By Ruth Cochrane, enterprise lead within the School of Arts and Creative Industries at Edinburgh Napier University
MOST of us are acutely aware that the climate change emergency is a real issue. COP26 highlighted that we absolutely have to act, and that we can’t sit back and hope things get better.
Encouragingly, young people have been a vital voice in the climate change discussions, and their ideas and suggestions of how we speed up our efforts to become a carbon neutral world are some of the best I have heard about.
Here’s just one example. Gas company SGN posed a question to Edinburgh Napier students: “How can we adapt our decommissioned fossil fuel sites – the big blue gas storage cylinders – and create biodiverse spaces which improve communities, increase health and wellbeing and encourage inclusion?”
To tackle this challenge, we launched a collaborative project – “Reimagine fossil fuels for good”- where students, supported by Edinburgh Napier and the HCI Skills Gateway, worked across disciplines to devise plans to breathe new life into SGN’s sites in Armadale, Glenmavis, Hamilton, Hawick, Irvine, and Paisley.
Eight student teams presented their proposals to a panel of academics, external experts, and industry professionals. Blue-sky thinking by the teams led to a variety of creative proposals being developed and gave students an opportunity to tackle real world problems.
The team looking at Hawick focused on community benefits and tourism, creating a visitor destination. Their design included projecting rainbows onto trees using water-filled pyramids scattered through the forest, walking trails and weaving hills. It also included a food market with an interlaced tweed-patterned biophilic shell, which supports cognitive function, physical health and psychological wellbeing.
The students considering the space in Irvine proposed a circular, vertical farm, complete with seedling huts powered by solar panels and watered by rainwater collection systems.

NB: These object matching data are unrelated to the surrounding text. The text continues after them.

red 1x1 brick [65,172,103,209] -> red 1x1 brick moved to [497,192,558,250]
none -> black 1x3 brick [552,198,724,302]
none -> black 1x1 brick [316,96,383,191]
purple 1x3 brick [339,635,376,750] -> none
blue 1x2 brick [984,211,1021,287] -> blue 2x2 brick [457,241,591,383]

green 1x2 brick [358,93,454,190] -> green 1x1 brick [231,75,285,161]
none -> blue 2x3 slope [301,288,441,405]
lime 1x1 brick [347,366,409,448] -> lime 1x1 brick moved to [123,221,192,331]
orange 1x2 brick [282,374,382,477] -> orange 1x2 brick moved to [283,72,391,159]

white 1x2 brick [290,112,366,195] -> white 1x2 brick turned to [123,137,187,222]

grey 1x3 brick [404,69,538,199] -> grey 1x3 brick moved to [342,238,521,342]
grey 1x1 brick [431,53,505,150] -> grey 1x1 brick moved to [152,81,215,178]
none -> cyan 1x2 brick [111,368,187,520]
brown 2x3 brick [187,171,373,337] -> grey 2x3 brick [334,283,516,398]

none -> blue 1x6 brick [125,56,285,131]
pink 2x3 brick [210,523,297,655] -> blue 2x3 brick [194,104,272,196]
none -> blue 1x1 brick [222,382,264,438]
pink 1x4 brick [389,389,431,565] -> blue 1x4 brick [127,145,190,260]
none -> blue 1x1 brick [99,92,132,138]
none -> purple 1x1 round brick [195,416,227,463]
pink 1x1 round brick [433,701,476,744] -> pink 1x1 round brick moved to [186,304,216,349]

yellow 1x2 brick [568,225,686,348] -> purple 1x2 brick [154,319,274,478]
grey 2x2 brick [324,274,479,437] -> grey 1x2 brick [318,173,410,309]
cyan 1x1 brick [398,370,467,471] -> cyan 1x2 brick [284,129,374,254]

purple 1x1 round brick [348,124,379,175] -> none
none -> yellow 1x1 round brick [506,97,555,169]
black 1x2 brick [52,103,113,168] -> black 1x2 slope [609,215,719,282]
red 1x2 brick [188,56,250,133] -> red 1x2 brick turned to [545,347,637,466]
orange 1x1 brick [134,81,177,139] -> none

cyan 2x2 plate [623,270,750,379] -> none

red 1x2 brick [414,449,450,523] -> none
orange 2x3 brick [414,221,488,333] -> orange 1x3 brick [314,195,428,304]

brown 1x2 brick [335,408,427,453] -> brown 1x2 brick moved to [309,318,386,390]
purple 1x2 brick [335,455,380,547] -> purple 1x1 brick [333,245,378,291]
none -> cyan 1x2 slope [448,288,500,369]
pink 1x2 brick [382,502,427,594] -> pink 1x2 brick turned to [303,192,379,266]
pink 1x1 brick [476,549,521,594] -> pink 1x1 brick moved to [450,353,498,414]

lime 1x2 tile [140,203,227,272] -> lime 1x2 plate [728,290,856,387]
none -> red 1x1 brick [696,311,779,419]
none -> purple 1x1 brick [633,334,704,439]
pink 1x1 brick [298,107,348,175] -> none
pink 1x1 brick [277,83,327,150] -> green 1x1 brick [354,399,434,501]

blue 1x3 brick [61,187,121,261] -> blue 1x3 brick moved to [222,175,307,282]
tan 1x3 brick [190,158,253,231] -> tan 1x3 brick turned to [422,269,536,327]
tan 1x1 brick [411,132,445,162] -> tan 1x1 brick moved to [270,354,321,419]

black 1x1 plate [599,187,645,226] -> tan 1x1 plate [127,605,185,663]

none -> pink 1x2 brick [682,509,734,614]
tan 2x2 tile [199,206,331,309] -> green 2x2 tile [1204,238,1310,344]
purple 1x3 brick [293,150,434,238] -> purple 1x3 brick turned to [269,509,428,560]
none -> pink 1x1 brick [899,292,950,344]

The Paisley team created an outdoor exercise space, with LED-lit pods containing spin-bikes. The team proposed planting native species of trees, and harnessing the energy generated by those using the spin bikes to power the LED lighting, which over time would expand through the forest creating a light garden powered by exercise.
Another team suggested a business model to help Hamilton become a zero-waste town. A shop providing products for customers to purchase and package in reusable containers brought from home, would create a local, sustainable business and limit the damage done by single use plastic.
Interestingly, they wanted to retain the familiar blue gas cylinder as it was part of Hamilton’s history, but planned to turn the space into an art gallery or local exhibition space, with a wildflower roof garden.
Carolina Karlstrom, senior lead in environment & climate change at SGN, highlighted that the brief was written in a way to encourage the students to think creatively, and not to feel restricted by barriers of what can and cannot be done.
Following the presentations, Carolina was full of praise. “The response to the challenge was amazing and we have received a magnitude of ideas to sustainably improve our sites from an environmental and social perspective in collaboration with local communities. The ingenuity of the students perfectly exemplified how environmental and community action go hand in hand to help reach important shared local and global goals.”
SGN are now working to incorporate elements from each of the proposals into their plans for site development, and, importantly, will continue to work closely with Edinburgh Napier students to bring their ideas to life.
Collaboration is absolutely vital in reaching our net zero goals. Young people have the creativity, vision, and drive to build a better planet, they just need the support to do so. Projects like this create those partnerships and allow industry and education to create solutions to real world problems. Let’s see more where that came from.